Sunday, October 3, 2010

A Dream-realized, partially

For years it has been my dream to open and run a first class, Jewish Deli in Cincinnati. There have always been a few things that have stood in the way; MONEY, actual restaurant experience and partners who were as enthusiastically as I and more knowledgeable. Now my dream has been partially answered.
"Rascals (NY) Deli", Blue Ash Ohio, (513) 429-4567 opened about a month ago in a strip center at the corner of Kenwood Rd and Cooper Rd in Blue Ash, behind the US Bank building. We went Thursday for lunch, along with another couple, and tried an array of their items. Some were "tastes" or "samples" and others were regularly sized portions. I asked for and received, willingly, a taste of both the chopped liver and the Sable. The first I found only fair, to my taste, and the second was fine, standard, cured Sable. Incidentally the servers and managers( probably partners) did everything possible to be accommodating.

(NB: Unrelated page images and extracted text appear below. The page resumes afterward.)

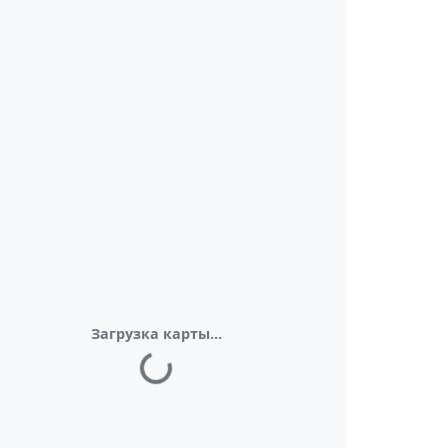
Загрузка карты...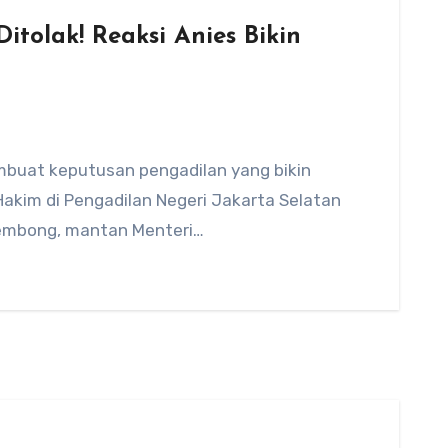
tolak! Reaksi Anies Bikin
mbuat keputusan pengadilan yang bikin
Hakim di Pengadilan Negeri Jakarta Selatan
embong, mantan Menteri…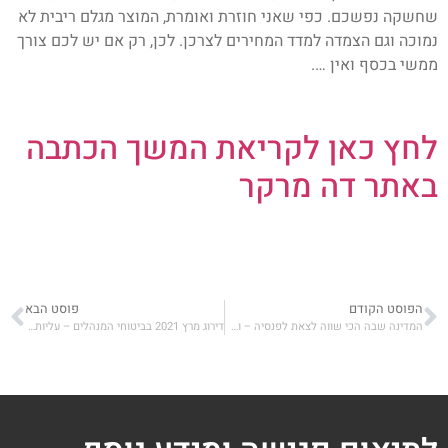
שחשקה נפשכם. כפי שאני חוזרת ואומרת, המוצר מגלם ריבית לא
נמוכה וגם הצמדה למדד המחירים לצרכן. לכן, רק אם יש לכם צורך
ממשי בכסף ואין ….
לחץ כאן לקריאת המשך הכתבה
באתר דה מרקר
הפוסט הקודם
פוסט הבא
המדינה שבה הכי שווה לצאת לפנסיה – ומה תקבלו שם
דירוג מרץ 2021 בביטוחי המנהלים – עליות בכל המסלולים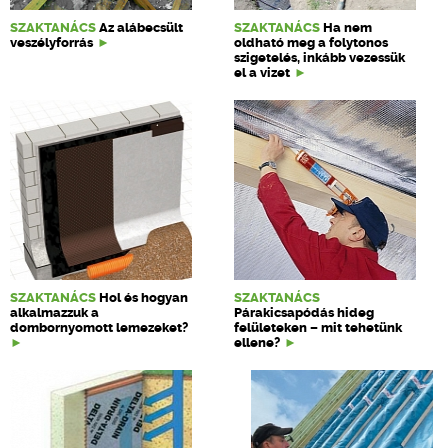
SZAKTANÁCS
Az alábecsült
SZAKTANÁCS
Ha nem
veszélyforrás
oldható meg a folytonos
szigetelés, inkább vezessük
el a vizet
SZAKTANÁCS
Hol és hogyan
SZAKTANÁCS
alkalmazzuk a
Párakicsapódás hideg
dombornyomott lemezeket?
felületeken – mit tehetünk
ellene?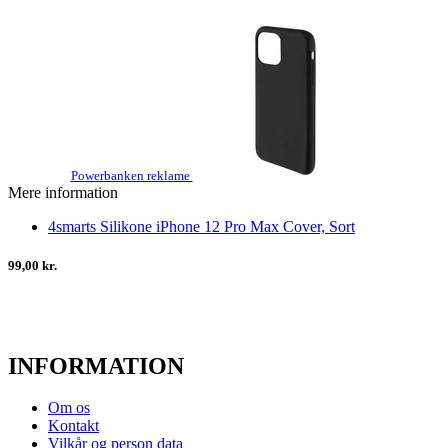
Powerbanken reklame
Mere information
4smarts Silikone iPhone 12 Pro Max Cover, Sort
99,00 kr.
INFORMATION
Om os
Kontakt
Vilkår og person data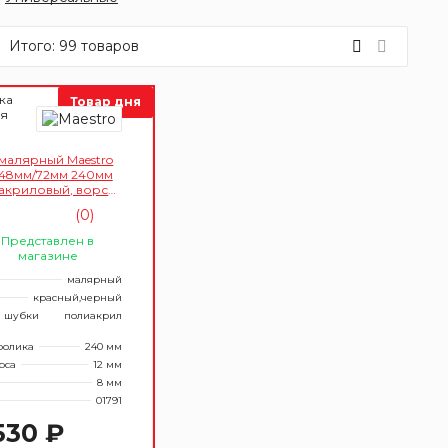
Итого:
99
товаров
ка
Товар дня
ня
малярный Maestro
d48мм/72мм 240мм
акриловый, ворс
м, бюгель 8мм)
(0)
Представлен в
магазине
малярный
красный,черный
 шубки
полиакрил
ролика
240 мм
рса
12 мм
8 мм
01791
530 ₽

I ordered "soup and half sandwich". My soap was the sweet and sour cabbage, a favorite of mine, which I found to heavy for my taste with too much beef, other delis versions run from no noticeable beef to very light, and two thick a sweet base. It came only warm (temperature) but was soon corrected to nice and hot. Along with this I had a half of a pickled tongue on dark rye which was exactly as advertised. The tongue had good flavor and the rye, while too thick for my preference, was hard crusted and with good rye flavor. The table ordered the two kinds of cucumber salads and we were very please with the standard vinegar one but not happy with the Israeli seasoned version which had a fermented taste.

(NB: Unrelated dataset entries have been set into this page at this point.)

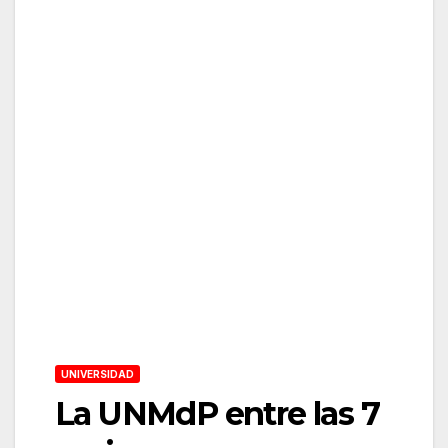
UNIVERSIDAD
La UNMdP entre las 7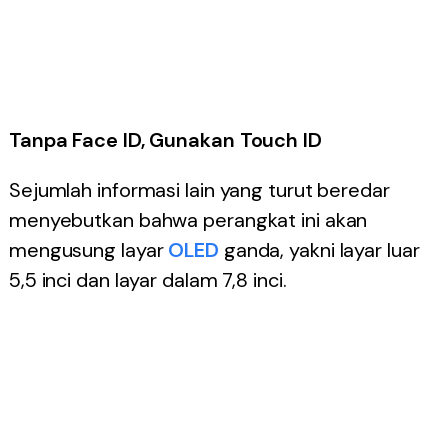
Tanpa Face ID, Gunakan Touch ID
Sejumlah informasi lain yang turut beredar
menyebutkan bahwa perangkat ini akan
mengusung layar
OLED
ganda, yakni layar luar
5,5 inci dan layar dalam 7,8 inci.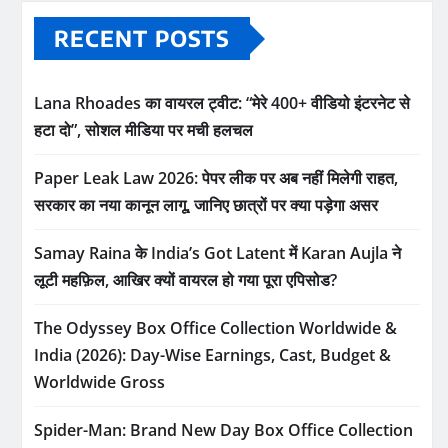
RECENT POSTS
Lana Rhoades का वायरल ट्वीट: “मेरे 400+ वीडियो इंटरनेट से
हटा दो”, सोशल मीडिया पर मची हलचल
Paper Leak Law 2026: पेपर लीक पर अब नहीं मिलेगी राहत,
सरकार का नया कानून लागू, जानिए छात्रों पर क्या पड़ेगा असर
Samay Raina के India’s Got Latent में Karan Aujla ने
लूटी महफ़िल, आखिर क्यों वायरल हो गया पूरा एपिसोड?
The Odyssey Box Office Collection Worldwide &
India (2026): Day-Wise Earnings, Cast, Budget &
Worldwide Gross
Spider-Man: Brand New Day Box Office Collection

Marilyn had beef barley soup and a half corned beef on light rye which she reported to be just fine, on both. The others had Matzo Ball and noodle soup and one tongue and one Pastrami.
The restaurant is fair sized and I would guess seats around 50. We arrived at 11:30 AM and were seated immediately but before noon there was a line waiting for seating. All items can be "carried out".
The menu is extensive and runs from breakfast items to dinner plates. Prices for these not too usual Cincinnati items seem to be in line with costs in other locals. The "soup and sandwich" was 7.95 and also included one potato pancake, a small cup of apple sauce and a generous slice of dill pickle.
I wish them luck and will return to try the Sable in some form, sandwich, plate or omelet, and possibly some of the other fish or deli items.

Also we split our time this week from eating in and going out, hitting "Pelican's Reef", "Suzy Wong's" and the "National Exemplar' in Mariemont. The first two are regulars but the last has been absent from our dinning scene for several years.
"The National Exemplar Restaurant" in Mariemont, OH is on the village square in the "Best Western Hotel". It is large, quiet and frequented by many of the "older" set, of which we are prime examples. Nice place to go for relaxed dining and a menu that rarely changes. They have a full bar and serve a decent sized drink. Starting with my Bombay I followed with the excellent rich Hungarian Mushroom Soup. For a main course I chose calf's liver, medium( which was slightly too done) that is accompanied by creamy mashed potato's and in my case fresh spinach. The calf's liver was both tasty and tender.Others had prime rib, salmon and halibut. All the food was well prepared and nicely presented We should venture there a little more often.